_Exercise_
In the data below, find the line that contains "15: (713, 579)" and the line that contains "43: (823, 490)". Copy both, plus every line between them, exactly.

_Recorded information_
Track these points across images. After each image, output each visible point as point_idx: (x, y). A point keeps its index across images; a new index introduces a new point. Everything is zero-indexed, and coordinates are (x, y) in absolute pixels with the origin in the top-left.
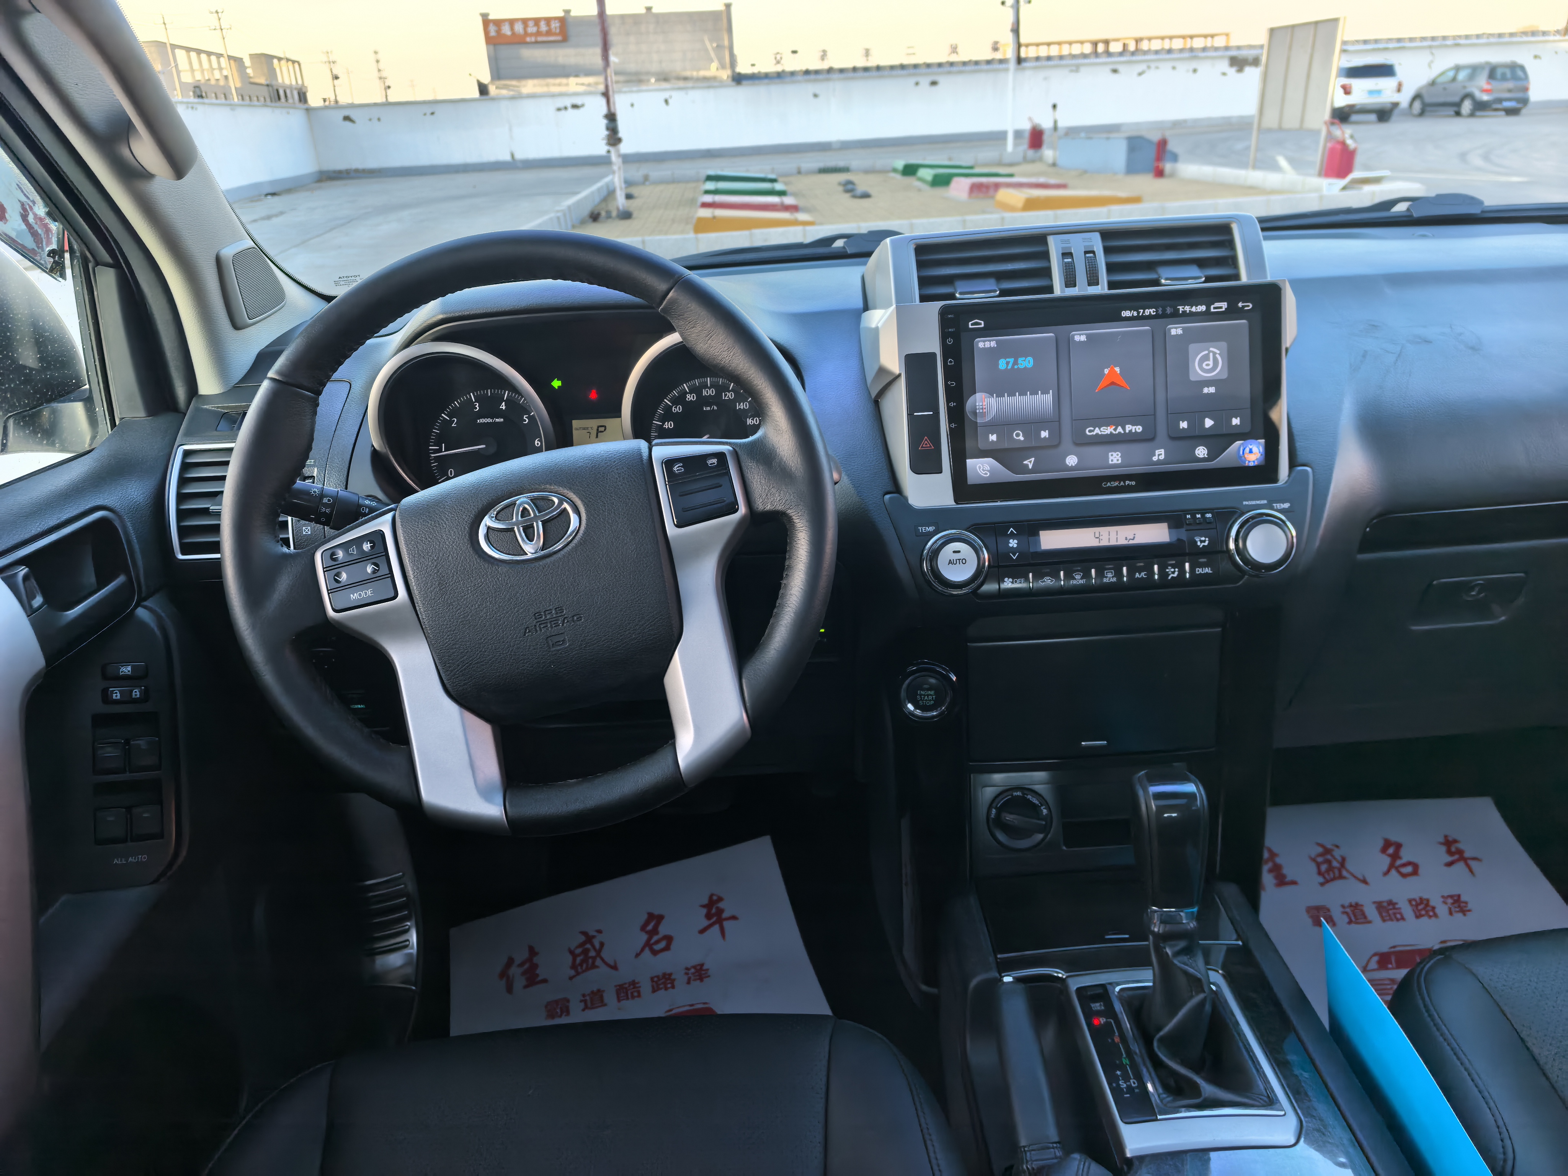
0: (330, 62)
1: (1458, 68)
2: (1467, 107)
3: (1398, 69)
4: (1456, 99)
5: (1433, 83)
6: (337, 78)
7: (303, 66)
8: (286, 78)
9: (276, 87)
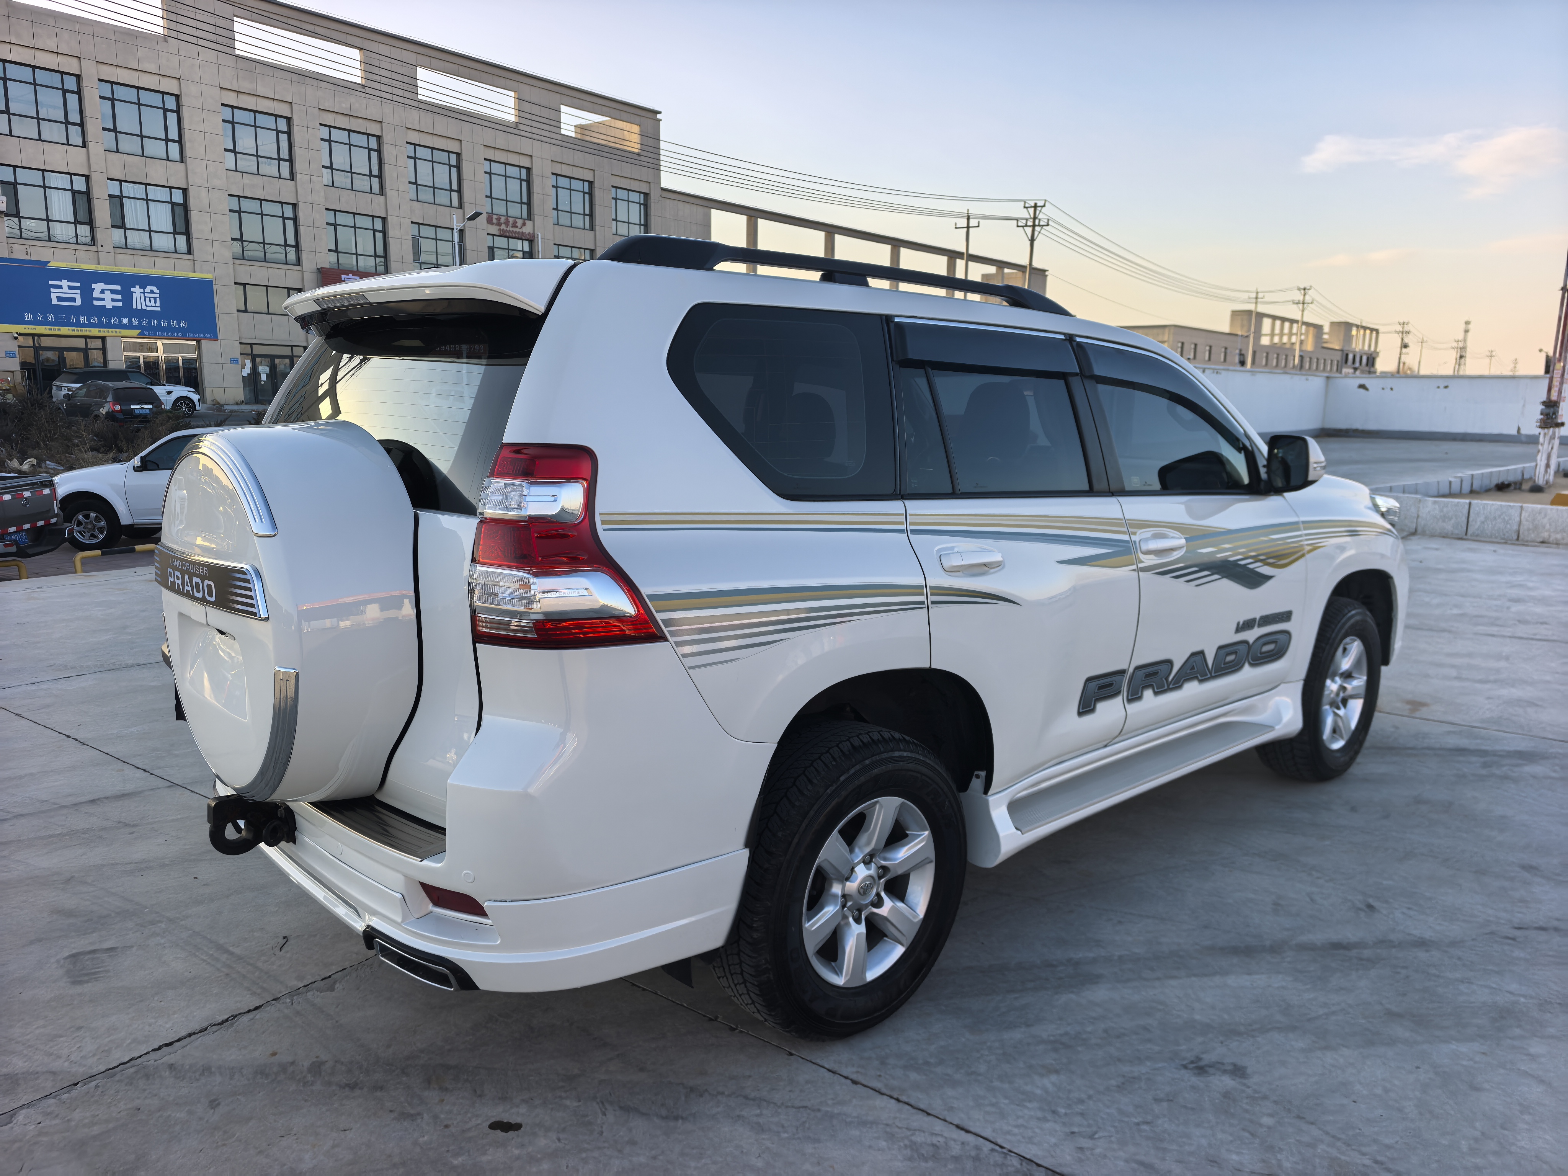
0: (1402, 333)
6: (1405, 346)
7: (1381, 336)
8: (1360, 344)
9: (1347, 352)
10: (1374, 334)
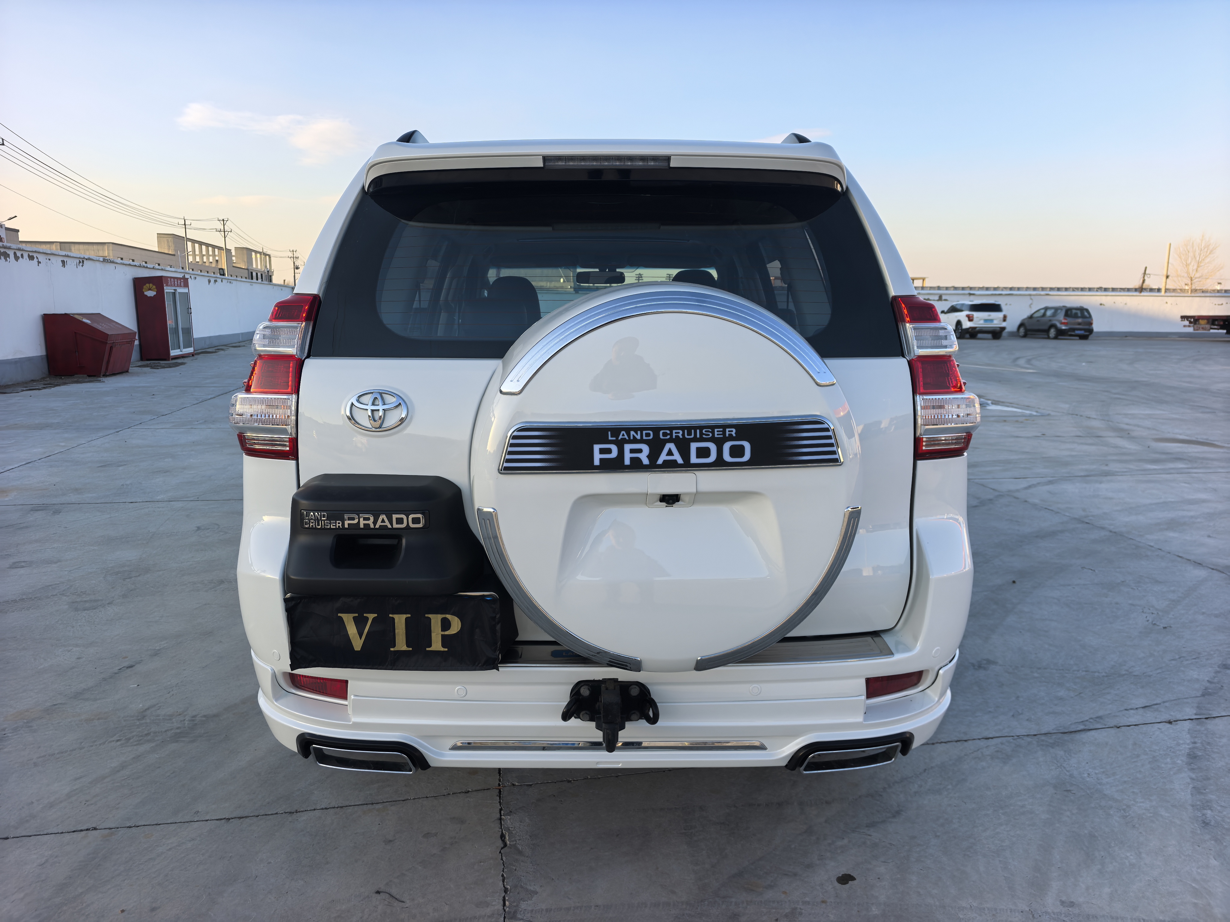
0: (293, 257)
1: (1046, 309)
2: (1052, 332)
3: (1003, 307)
4: (1046, 327)
5: (1031, 317)
6: (297, 268)
7: (272, 258)
8: (257, 264)
9: (252, 271)
10: (267, 257)
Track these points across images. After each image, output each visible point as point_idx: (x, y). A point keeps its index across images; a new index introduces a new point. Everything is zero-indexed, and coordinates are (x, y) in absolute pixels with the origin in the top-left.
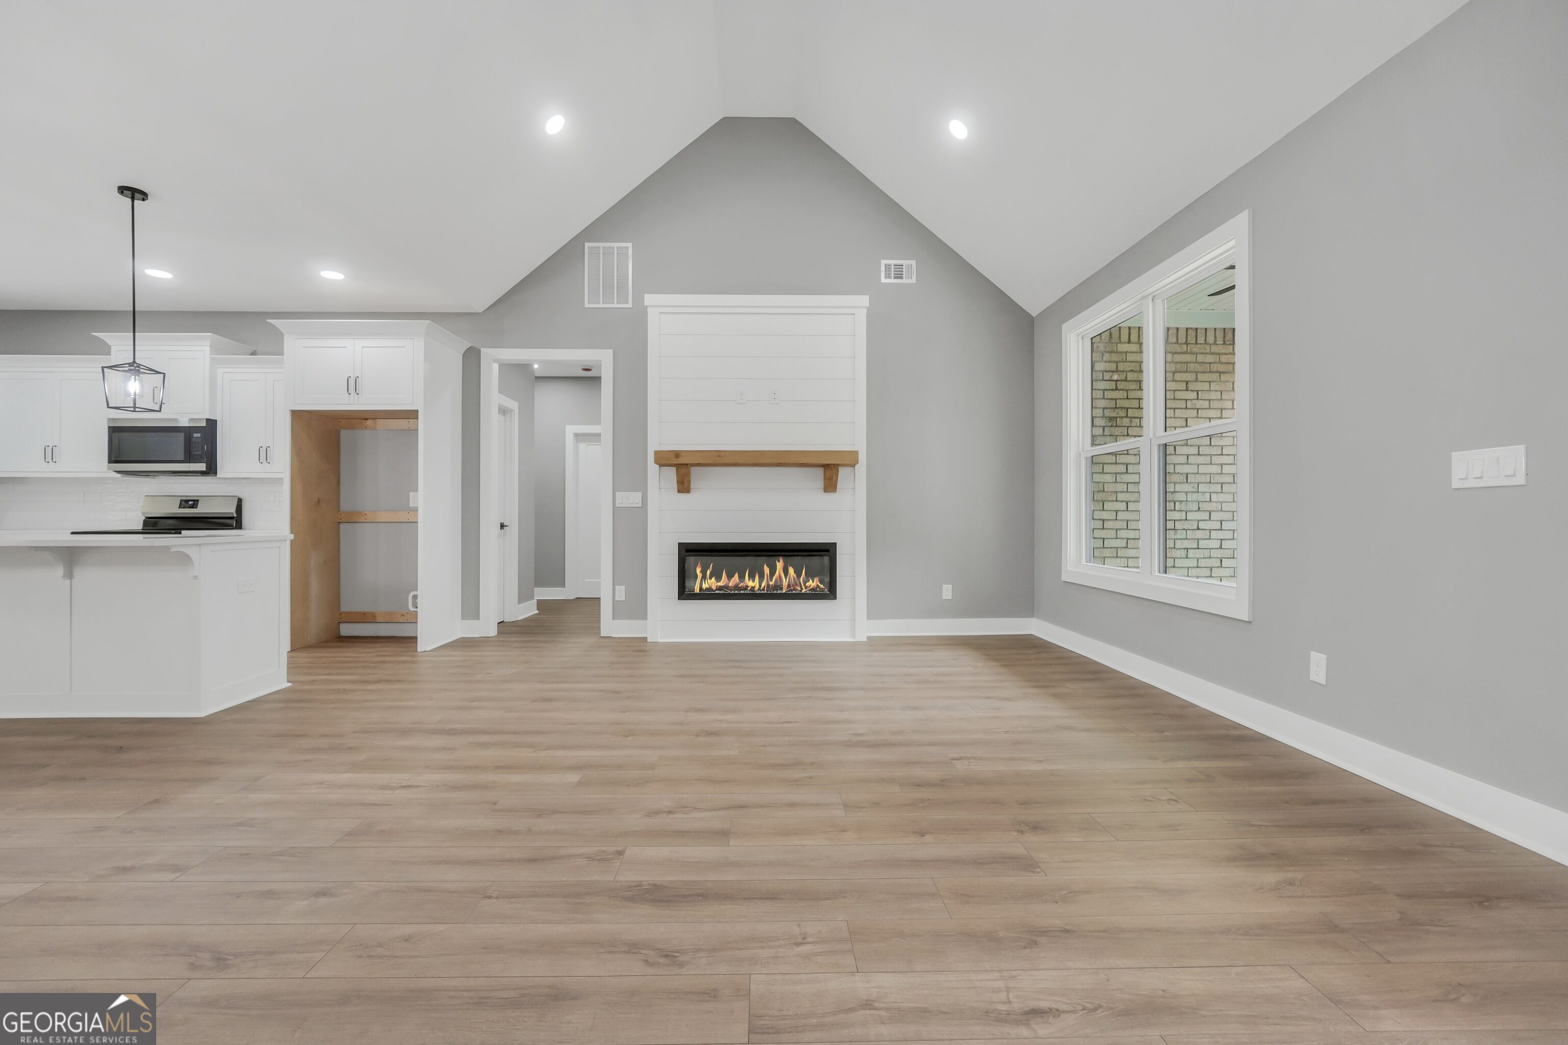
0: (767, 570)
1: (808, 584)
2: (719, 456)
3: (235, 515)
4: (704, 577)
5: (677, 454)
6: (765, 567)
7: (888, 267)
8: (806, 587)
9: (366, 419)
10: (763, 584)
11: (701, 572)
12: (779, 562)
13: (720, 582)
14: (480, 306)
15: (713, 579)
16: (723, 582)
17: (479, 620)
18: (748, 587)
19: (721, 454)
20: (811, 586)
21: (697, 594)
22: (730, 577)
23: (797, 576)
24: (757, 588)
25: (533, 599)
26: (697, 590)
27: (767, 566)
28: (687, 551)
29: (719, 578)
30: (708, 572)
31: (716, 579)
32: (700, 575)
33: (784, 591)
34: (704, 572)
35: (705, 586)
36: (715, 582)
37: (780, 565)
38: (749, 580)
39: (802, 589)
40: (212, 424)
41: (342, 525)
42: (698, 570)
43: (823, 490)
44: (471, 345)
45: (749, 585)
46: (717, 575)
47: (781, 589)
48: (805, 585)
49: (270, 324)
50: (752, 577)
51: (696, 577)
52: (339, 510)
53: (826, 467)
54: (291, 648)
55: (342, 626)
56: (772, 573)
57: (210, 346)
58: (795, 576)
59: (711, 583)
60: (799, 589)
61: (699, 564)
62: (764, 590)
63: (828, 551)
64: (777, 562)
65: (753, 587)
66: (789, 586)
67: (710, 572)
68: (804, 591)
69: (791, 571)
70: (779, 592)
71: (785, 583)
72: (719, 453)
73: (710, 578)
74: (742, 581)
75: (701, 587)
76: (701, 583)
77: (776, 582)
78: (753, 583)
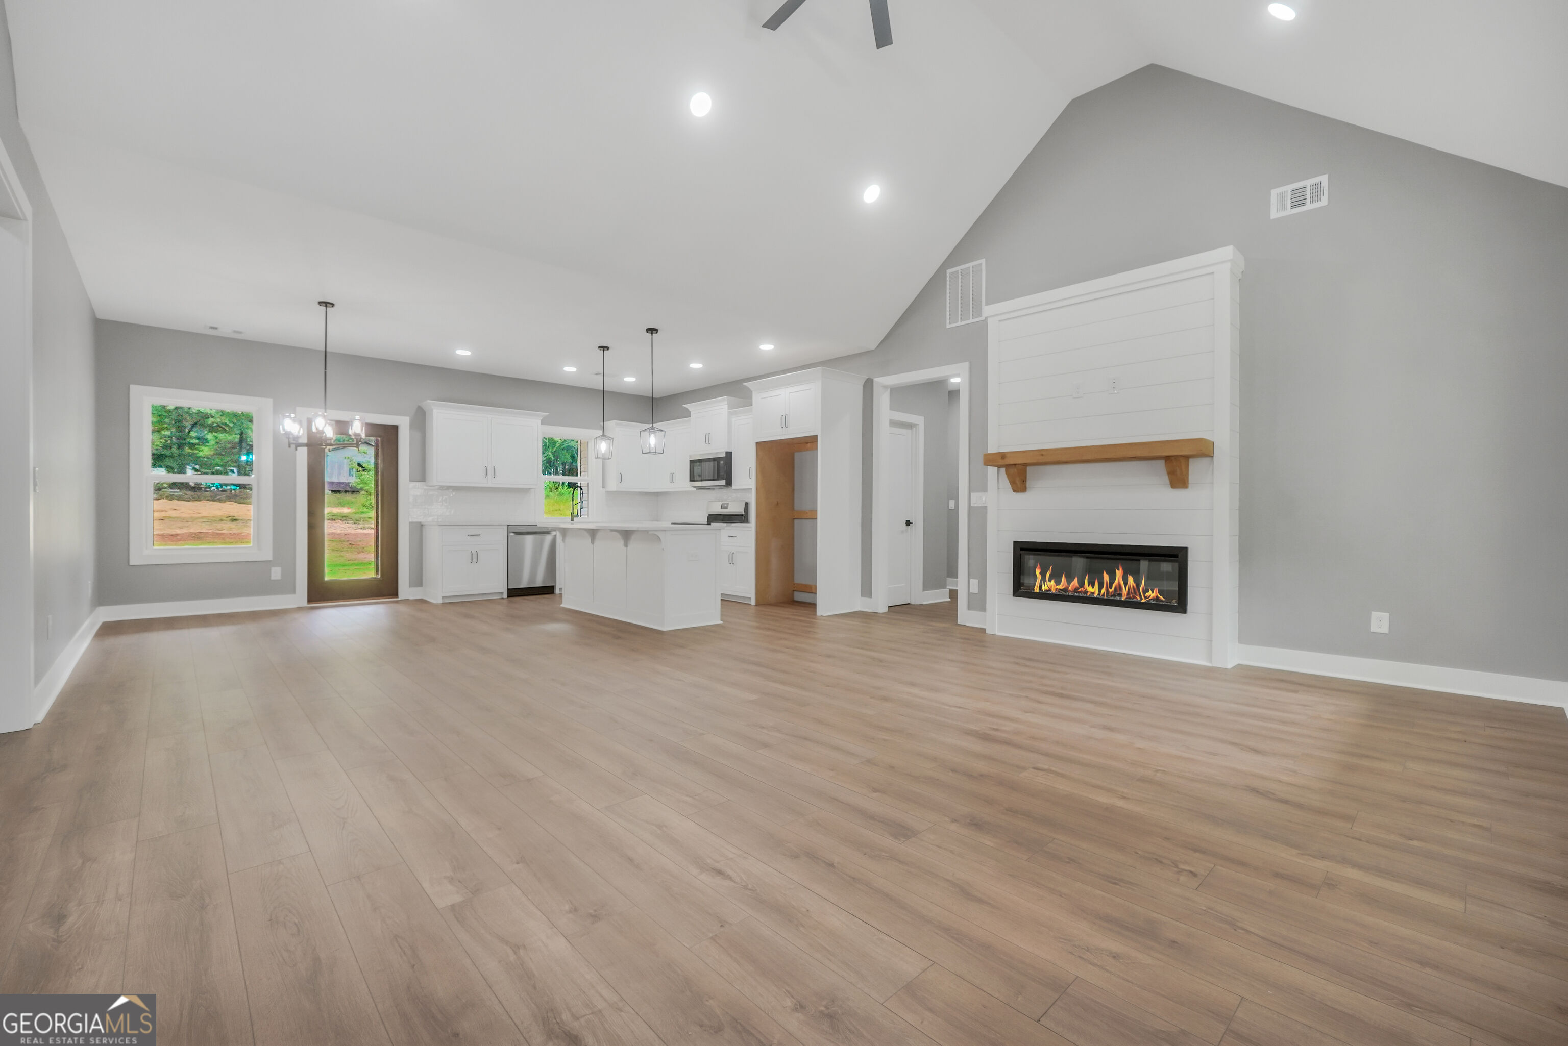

_Exercise result_
15: (713, 579)
16: (723, 582)
17: (479, 620)
18: (748, 587)
19: (721, 454)
20: (811, 586)
21: (697, 594)
22: (730, 577)
23: (797, 576)
24: (757, 588)
25: (533, 599)
26: (697, 590)
27: (767, 566)
28: (687, 551)
29: (719, 578)
30: (708, 572)
31: (716, 579)
32: (700, 575)
33: (784, 591)
34: (704, 572)
35: (705, 586)
36: (715, 582)
37: (780, 565)
38: (749, 580)
39: (802, 589)
40: (212, 424)
41: (342, 525)
42: (698, 570)
43: (823, 490)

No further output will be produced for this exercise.